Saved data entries
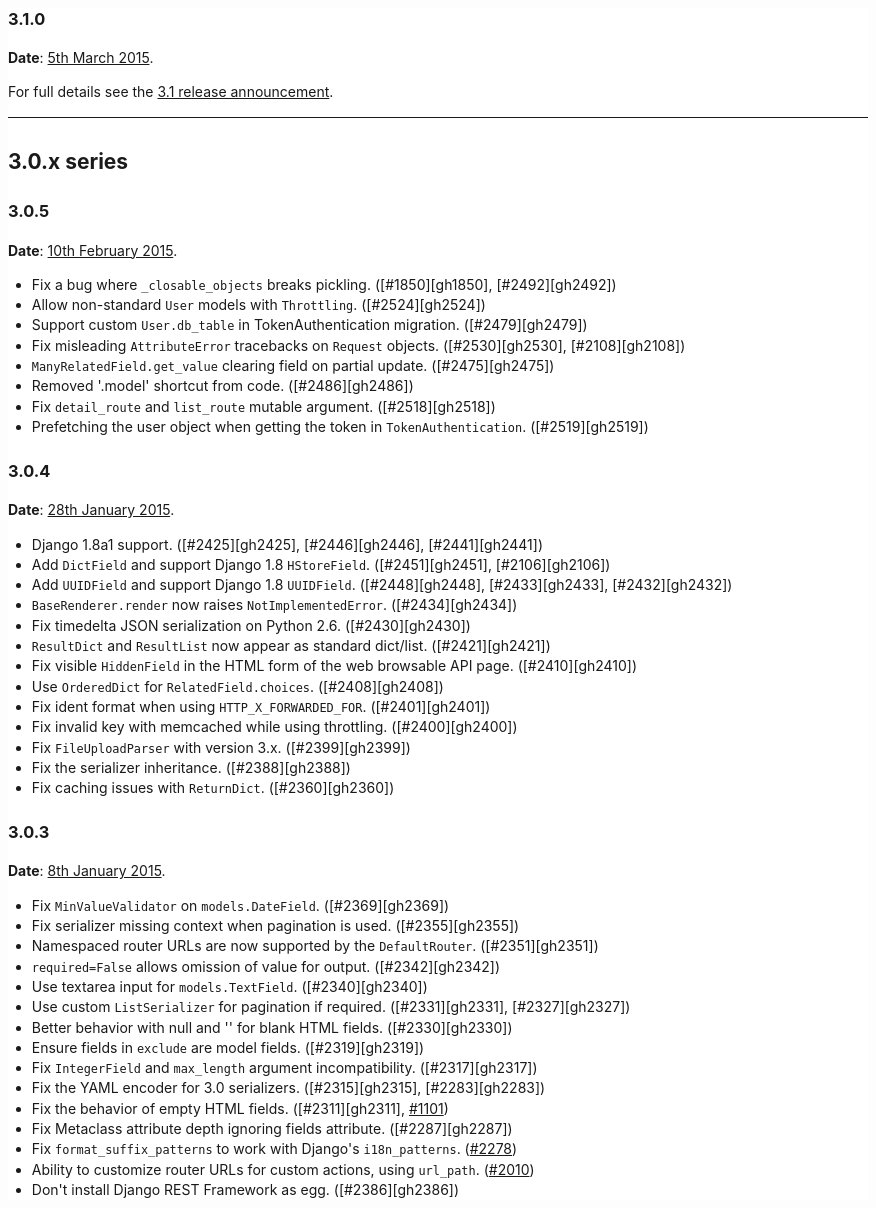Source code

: 
### 3.1.0

**Date**: [5th March 2015][3.1.0-milestone].

For full details see the [3.1 release announcement](3.1-announcement.md).

---

## 3.0.x series

### 3.0.5

**Date**: [10th February 2015][3.0.5-milestone].

* Fix a bug where `_closable_objects` breaks pickling. ([#1850][gh1850], [#2492][gh2492])
* Allow non-standard `User` models with `Throttling`. ([#2524][gh2524])
* Support custom `User.db_table` in TokenAuthentication migration. ([#2479][gh2479])
* Fix misleading `AttributeError` tracebacks on `Request` objects. ([#2530][gh2530], [#2108][gh2108])
* `ManyRelatedField.get_value` clearing field on partial update. ([#2475][gh2475])
* Removed '.model' shortcut from code. ([#2486][gh2486])
* Fix `detail_route` and `list_route` mutable argument. ([#2518][gh2518])
* Prefetching the user object when getting the token in `TokenAuthentication`. ([#2519][gh2519])

### 3.0.4

**Date**: [28th January 2015][3.0.4-milestone].

* Django 1.8a1 support. ([#2425][gh2425], [#2446][gh2446], [#2441][gh2441])
* Add `DictField` and support Django 1.8 `HStoreField`. ([#2451][gh2451], [#2106][gh2106])
* Add `UUIDField` and support Django 1.8 `UUIDField`. ([#2448][gh2448], [#2433][gh2433], [#2432][gh2432])
* `BaseRenderer.render` now raises `NotImplementedError`. ([#2434][gh2434])
* Fix timedelta JSON serialization on Python 2.6. ([#2430][gh2430])
* `ResultDict` and `ResultList` now appear as standard dict/list. ([#2421][gh2421])
* Fix visible `HiddenField` in the HTML form of the web browsable API page. ([#2410][gh2410])
* Use `OrderedDict` for `RelatedField.choices`. ([#2408][gh2408])
* Fix ident format when using `HTTP_X_FORWARDED_FOR`. ([#2401][gh2401])
* Fix invalid key with memcached while using throttling. ([#2400][gh2400])
* Fix `FileUploadParser` with version 3.x. ([#2399][gh2399])
* Fix the serializer inheritance. ([#2388][gh2388])
* Fix caching issues with `ReturnDict`. ([#2360][gh2360])

### 3.0.3

**Date**: [8th January 2015][3.0.3-milestone].

* Fix `MinValueValidator` on `models.DateField`. ([#2369][gh2369])
* Fix serializer missing context when pagination is used. ([#2355][gh2355])
* Namespaced router URLs are now supported by the `DefaultRouter`. ([#2351][gh2351])
* `required=False` allows omission of value for output. ([#2342][gh2342])
* Use textarea input for `models.TextField`. ([#2340][gh2340])
* Use custom `ListSerializer` for pagination if required. ([#2331][gh2331], [#2327][gh2327])
* Better behavior with null and '' for blank HTML fields. ([#2330][gh2330])
* Ensure fields in `exclude` are model fields. ([#2319][gh2319])
* Fix `IntegerField` and `max_length` argument incompatibility. ([#2317][gh2317])
* Fix the YAML encoder for 3.0 serializers. ([#2315][gh2315], [#2283][gh2283])
* Fix the behavior of empty HTML fields. ([#2311][gh2311], [#1101][gh1101])
* Fix Metaclass attribute depth ignoring fields attribute. ([#2287][gh2287])
* Fix `format_suffix_patterns` to work with Django's `i18n_patterns`. ([#2278][gh2278])
* Ability to customize router URLs for custom actions, using `url_path`. ([#2010][gh2010])
* Don't install Django REST Framework as egg. ([#2386][gh2386])


[cite]: http://www.catb.org/~esr/writings/cathedral-bazaar/cathedral-bazaar/ar01s04.html
[deprecation-policy]: #deprecation-policy
[django-deprecation-policy]: https://docs.djangoproject.com/en/stable/internals/release-process/#internal-release-deprecation-policy
[old-release-notes]: https://github.com/encode/django-rest-framework/blob/version-2.4.x/docs/topics/release-notes.md
[3.6-release]: 3.6-announcement.md
[3.0.1-milestone]: https://github.com/encode/django-rest-framework/issues?q=milestone%3A%223.0.1+Release%22
[3.0.2-milestone]: https://github.com/encode/django-rest-framework/issues?q=milestone%3A%223.0.2+Release%22
[3.0.3-milestone]: https://github.com/encode/django-rest-framework/issues?q=milestone%3A%223.0.3+Release%22
[3.0.4-milestone]: https://github.com/encode/django-rest-framework/issues?q=milestone%3A%223.0.4+Release%22
[3.0.5-milestone]: https://github.com/encode/django-rest-framework/issues?q=milestone%3A%223.0.5+Release%22
[3.1.0-milestone]: https://github.com/encode/django-rest-framework/issues?q=milestone%3A%223.1.0+Release%22
[3.1.1-milestone]: https://github.com/encode/django-rest-framework/issues?q=milestone%3A%223.1.1+Release%22
[3.1.2-milestone]: https://github.com/encode/django-rest-framework/issues?q=milestone%3A%223.1.2+Release%22
[3.1.3-milestone]: https://github.com/encode/django-rest-framework/issues?q=milestone%3A%223.1.3+Release%22
[3.2.0-milestone]: https://github.com/encode/django-rest-framework/issues?q=milestone%3A%223.2.0+Release%22
[3.2.1-milestone]: https://github.com/encode/django-rest-framework/issues?q=milestone%3A%223.2.1+Release%22
[3.2.2-milestone]: https://github.com/encode/django-rest-framework/issues?q=milestone%3A%223.2.2+Release%22
[3.2.3-milestone]: https://github.com/encode/django-rest-framework/issues?q=milestone%3A%223.2.3+Release%22
[3.2.4-milestone]: https://github.com/encode/django-rest-framework/issues?q=milestone%3A%223.2.4+Release%22
[3.2.5-milestone]: https://github.com/encode/django-rest-framework/issues?q=milestone%3A%223.2.5+Release%22
[3.3.0-milestone]: https://github.com/encode/django-rest-framework/issues?q=milestone%3A%223.3.0+Release%22
[3.3.1-milestone]: https://github.com/encode/django-rest-framework/issues?q=milestone%3A%223.3.1+Release%22
[3.3.2-milestone]: https://github.com/encode/django-rest-framework/issues?q=milestone%3A%223.3.2+Release%22
[3.3.3-milestone]: https://github.com/encode/django-rest-framework/issues?q=milestone%3A%223.3.3+Release%22
[3.4.0-milestone]: https://github.com/encode/django-rest-framework/issues?q=milestone%3A%223.4.0+Release%22
[3.4.1-milestone]: https://github.com/encode/django-rest-framework/issues?q=milestone%3A%223.4.1+Release%22
[3.4.2-milestone]: https://github.com/encode/django-rest-framework/issues?q=milestone%3A%223.4.2+Release%22
[3.4.3-milestone]: https://github.com/encode/django-rest-framework/issues?q=milestone%3A%223.4.3+Release%22
[3.4.4-milestone]: https://github.com/encode/django-rest-framework/issues?q=milestone%3A%223.4.4+Release%22
[3.4.5-milestone]: https://github.com/encode/django-rest-framework/issues?q=milestone%3A%223.4.5+Release%22
[3.4.6-milestone]: https://github.com/encode/django-rest-framework/issues?q=milestone%3A%223.4.6+Release%22
[3.4.7-milestone]: https://github.com/encode/django-rest-framework/issues?q=milestone%3A%223.4.7+Release%22
[3.5.0-milestone]: https://github.com/encode/django-rest-framework/issues?q=milestone%3A%223.5.0+Release%22
[3.5.1-milestone]: https://github.com/encode/django-rest-framework/issues?q=milestone%3A%223.5.1+Release%22
[3.5.2-milestone]: https://github.com/encode/django-rest-framework/issues?q=milestone%3A%223.5.2+Release%22
[3.5.3-milestone]: https://github.com/encode/django-rest-framework/issues?q=milestone%3A%223.5.3+Release%22
[3.5.4-milestone]: https://github.com/encode/django-rest-framework/issues?q=milestone%3A%223.5.4+Release%22
[3.6.0-milestone]: https://github.com/encode/django-rest-framework/issues?q=milestone%3A%223.6.0+Release%22
[3.6.1-milestone]: https://github.com/encode/django-rest-framework/issues?q=milestone%3A%223.6.1+Release%22
[3.6.2-milestone]: https://github.com/encode/django-rest-framework/issues?q=milestone%3A%223.6.2+Release%22
[3.6.3-milestone]: https://github.com/encode/django-rest-framework/issues?q=milestone%3A%223.6.3+Release%22
[3.6.4-milestone]: https://github.com/encode/django-rest-framework/issues?q=milestone%3A%223.6.4+Release%22
[3.7.0-milestone]: https://github.com/encode/django-rest-framework/issues?q=milestone%3A%223.7.0+Release%22
[3.7.1-milestone]: https://github.com/encode/django-rest-framework/milestone/58?closed=1
[3.7.2-milestone]: https://github.com/encode/django-rest-framework/milestone/59?closed=1
[3.7.3-milestone]: https://github.com/encode/django-rest-framework/milestone/60?closed=1
[3.7.4-milestone]: https://github.com/encode/django-rest-framework/milestone/62?closed=1
[3.7.5-milestone]: https://github.com/encode/django-rest-framework/milestone/63?closed=1
[3.7.6-milestone]: https://github.com/encode/django-rest-framework/milestone/64?closed=1
[3.7.7-milestone]: https://github.com/encode/django-rest-framework/milestone/65?closed=1
[3.8.0-milestone]: https://github.com/encode/django-rest-framework/milestone/61?closed=1
[3.8.1-milestone]: https://github.com/encode/django-rest-framework/milestone/67?closed=1
[3.8.2-milestone]: https://github.com/encode/django-rest-framework/milestone/68?closed=1
[3.9.0-milestone]: https://github.com/encode/django-rest-framework/milestone/66?closed=1
[3.9.1-milestone]: https://github.com/encode/django-rest-framework/milestone/70?closed=1
[3.9.2-milestone]: https://github.com/encode/django-rest-framework/milestone/71?closed=1
[3.10.0-milestone]: https://github.com/encode/django-rest-framework/milestone/69?closed=1
[gh2013]: https://github.com/encode/django-rest-framework/issues/2013
[gh2098]: https://github.com/encode/django-rest-framework/issues/2098
[gh2109]: https://github.com/encode/django-rest-framework/issues/2109
[gh2135]: https://github.com/encode/django-rest-framework/issues/2135
[gh2163]: https://github.com/encode/django-rest-framework/issues/2163
[gh2168]: https://github.com/encode/django-rest-framework/issues/2168
[gh2169]: https://github.com/encode/django-rest-framework/issues/2169
[gh2172]: https://github.com/encode/django-rest-framework/issues/2172
[gh2175]: https://github.com/encode/django-rest-framework/issues/2175
[gh2184]: https://github.com/encode/django-rest-framework/issues/2184
[gh2187]: https://github.com/encode/django-rest-framework/issues/2187
[gh2193]: https://github.com/encode/django-rest-framework/issues/2193
[gh2194]: https://github.com/encode/django-rest-framework/issues/2194
[gh2195]: https://github.com/encode/django-rest-framework/issues/2195
[gh2196]: https://github.com/encode/django-rest-framework/issues/2196
[gh2197]: https://github.com/encode/django-rest-framework/issues/2197
[gh2200]: https://github.com/encode/django-rest-framework/issues/2200
[gh2202]: https://github.com/encode/django-rest-framework/issues/2202
[gh2205]: https://github.com/encode/django-rest-framework/issues/2205
[gh2213]: https://github.com/encode/django-rest-framework/issues/2213
[gh2213]: https://github.com/encode/django-rest-framework/issues/2213
[gh2215]: https://github.com/encode/django-rest-framework/issues/2215
[gh2225]: https://github.com/encode/django-rest-framework/issues/2225
[gh2231]: https://github.com/encode/django-rest-framework/issues/2231
[gh2232]: https://github.com/encode/django-rest-framework/issues/2232
[gh2239]: https://github.com/encode/django-rest-framework/issues/2239
[gh2242]: https://github.com/encode/django-rest-framework/issues/2242
[gh2243]: https://github.com/encode/django-rest-framework/issues/2243
[gh2244]: https://github.com/encode/django-rest-framework/issues/2244
[gh2155]: https://github.com/encode/django-rest-framework/issues/2155
[gh2218]: https://github.com/encode/django-rest-framework/issues/2218
[gh2228]: https://github.com/encode/django-rest-framework/issues/2228
[gh2234]: https://github.com/encode/django-rest-framework/issues/2234
[gh2255]: https://github.com/encode/django-rest-framework/issues/2255
[gh2259]: https://github.com/encode/django-rest-framework/issues/2259
[gh2262]: https://github.com/encode/django-rest-framework/issues/2262
[gh2263]: https://github.com/encode/django-rest-framework/issues/2263
[gh2266]: https://github.com/encode/django-rest-framework/issues/2266
[gh2267]: https://github.com/encode/django-rest-framework/issues/2267
[gh2270]: https://github.com/encode/django-rest-framework/issues/2270
[gh2279]: https://github.com/encode/django-rest-framework/issues/2279
[gh2280]: https://github.com/encode/django-rest-framework/issues/2280
[gh2289]: https://github.com/encode/django-rest-framework/issues/2289
[gh2290]: https://github.com/encode/django-rest-framework/issues/2290
[gh2291]: https://github.com/encode/django-rest-framework/issues/2291
[gh2294]: https://github.com/encode/django-rest-framework/issues/2294
[gh1101]: https://github.com/encode/django-rest-framework/issues/1101
[gh2010]: https://github.com/encode/django-rest-framework/issues/2010
[gh2278]: https://github.com/encode/django-rest-framework/issues/2278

TASK ITEM: Check each line of the data for the string "using" and state how many lines contain it, without any other output.

ANSWER TO THIS TASK: 3